February was also a time for international unity, with the Winter Olympics XIX taking place in Salt Lake City. Security was tight, with the threat of terrorism running high. Drug security was also tight, with no one wanting the games tainted by the mar of controversy. That, however, didn’t quite work out as planned … better luck next time, I suppose.
March 2002: In a little bit of a shake-up, my employer at the time commits what can only be called a thoughtfully dunderheaded move. While this had and still has many ramifications for the network, I was safe and secure knowing I was a contract employee. Unfortunately, it also meant I would be unemployed at the end of said contract. Ah well, so it goes.
Other dunderheaded business maneuvers continue to have hefty ramifications. In the world of Crunchable, we avoid business scandal by celebrating our six-month anniversary. We really like to celebrate anniversaries, in case you couldn’t tell.

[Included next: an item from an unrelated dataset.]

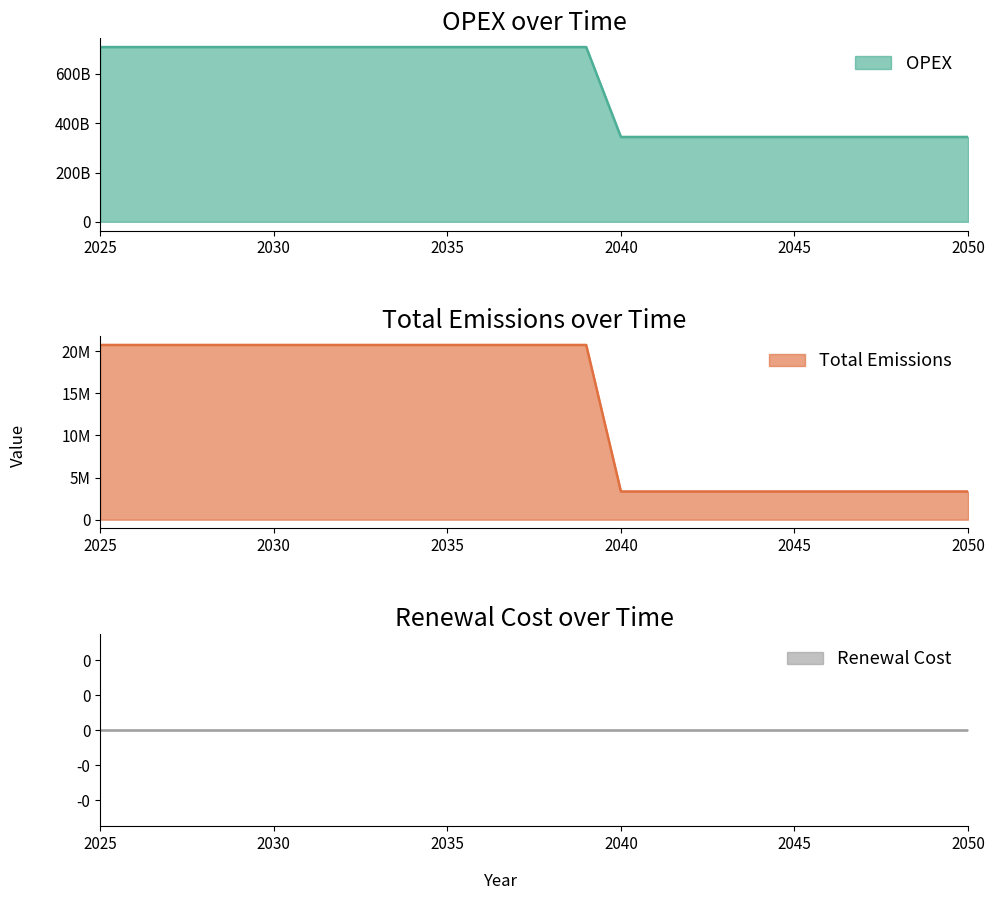

True or false: Total Emissions and OPEX intersect in this chart.

False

April 2002: April Fools! A classic day of chicanery ushers in the springtime season. Weather actually becomes a hot topic for the month, with some of us waxing poetic, and some with some of us just complaining.
May 2002: As spring pushes onward, the system tries really hard to figure out exactly what it’s doing. As Crunchable pushes onward, we end up talking about dead fish again. Do we have some sort of strange fish-based morbidness entrenched in our psyche?

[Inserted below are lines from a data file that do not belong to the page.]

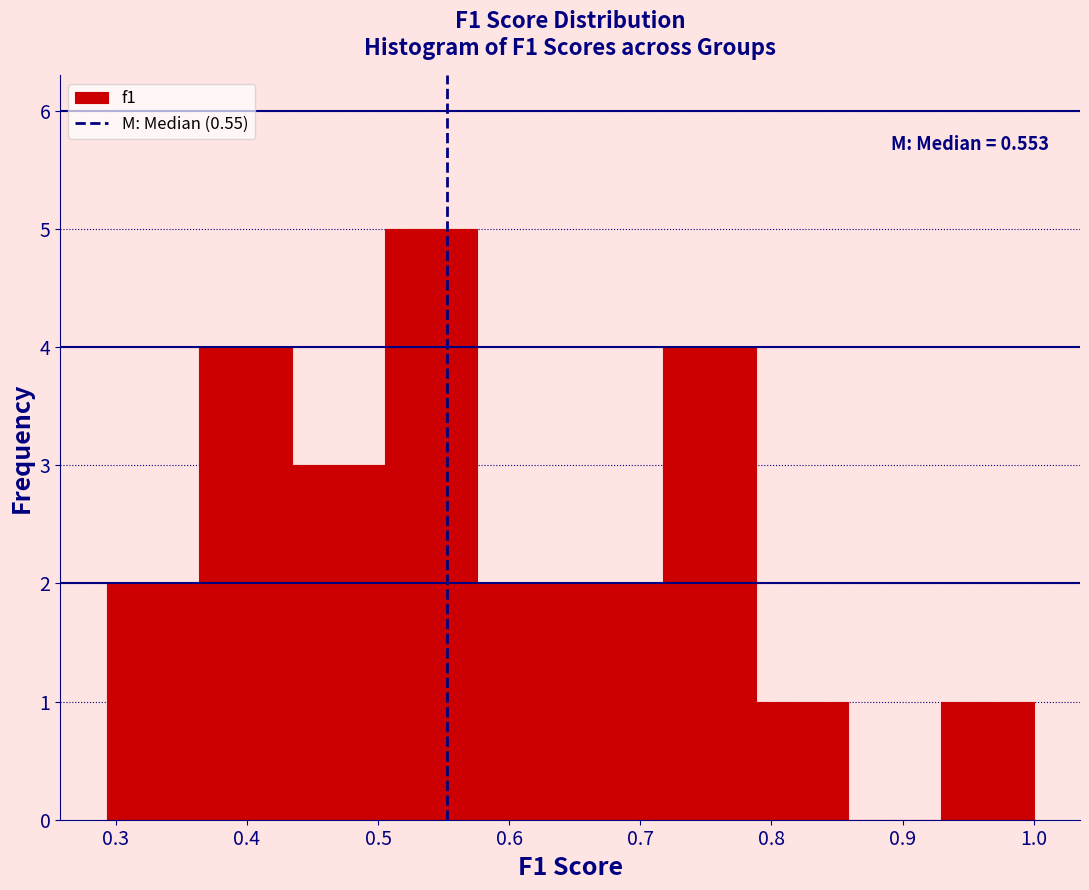

Over which range of the x-axis is the bar tallest?

0.51 to 0.58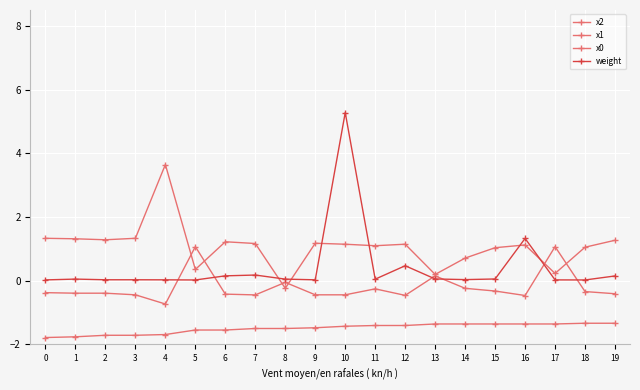

What is the value of the x1 point at the 11th from the left?

-0.4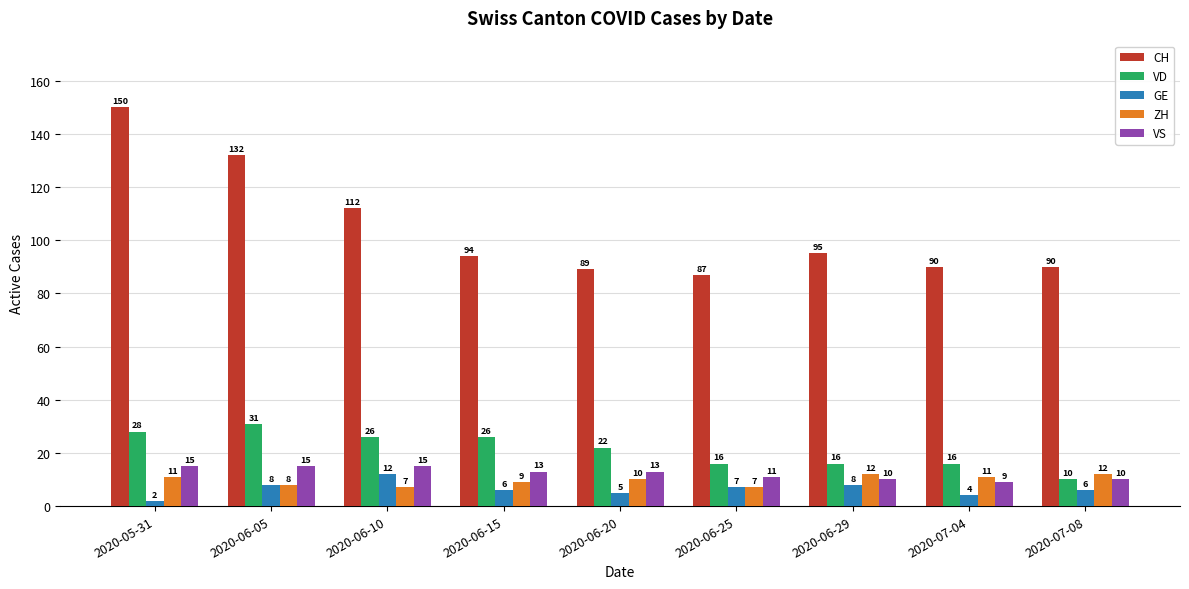

What is the sum of all CH values?

939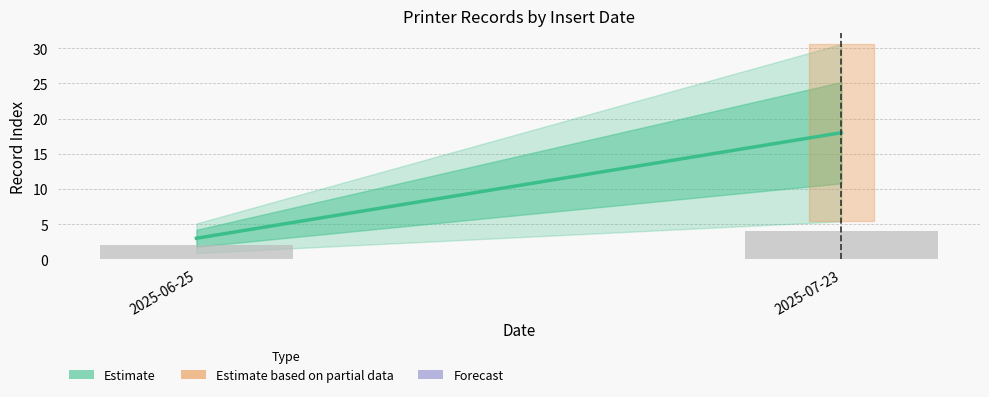

How many data points does each series have?

2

I don’t think it’s anything to worry about, because we clearly have some even more deeply rooted psychological problems that should be dealt with. By the end of the month, though, our problems are overshadowed by other, more pressing matters.
June 2002: World Cup fever! While the international community rejoiced in watching the game of games, most Americans kept asking: why don’t they call it soccer? June, of course, is also the gateway into summer. Ice cream, beaches, periodical cicadas; that’s what the vacation season is all about.
In a potentially historical moment, Crunchable becomes the site where I officially announce my candidacy for President of the United States of America. Stay tuned for more campaign news in the coming weeks and years.
July 2002: As the U.S. celebrates its independence, so does Crunchable. This month would bring many changes for many of the staff here, with many of us moving, and some of us even getting ready to go to other countries. But we kept on putting out the quality of material that you’ve come to expect from us! (We hope this is ambiguous enough to satisfy all our readers —ed.)
August 2002: In the dog days of August, President Bush gets a little antsy. Maybe he should just sit back and enjoy an icy cold beverage. We take a little break to enjoy the summer days, but come back just in time to give you a full two weeks of poignant material. That’s two more weeks than you would have had if we didn’t exist at all, so don’t complain.
September 2002: All jokes aside, September is a somber, anxious month. We look back to the events of one year ago and try to make sense of it all in our own way. The rest of the world does pretty much the same. As for the rest of the month; c’mon, seriously, you ought to remember it. It was just like three weeks ago, yeah? What am I, your mother?
October 2002: Crunchable celebrates its one-year birthday! One of the editors gets the bright idea to write up a timeline of the past year and comically link the timeline on the timeline. He’s sure the audience will see the subtle, temporal humor in it.
November 2002: When the entire Crunchable staff wakes up naked in the same bed but can’t remember what happened the night before … well, you’ll have to read about it after it happens.
So there you have it; a hell of a lot has happened in the past year, and we’ve been there through it all. It’s been an uphill climb — one of those ones where you can’t really see the top anyway. You just keep climbing; you just make sure you enjoy the trip.
Let’s all meet back here next year, shall we? Three-ish? Works for me.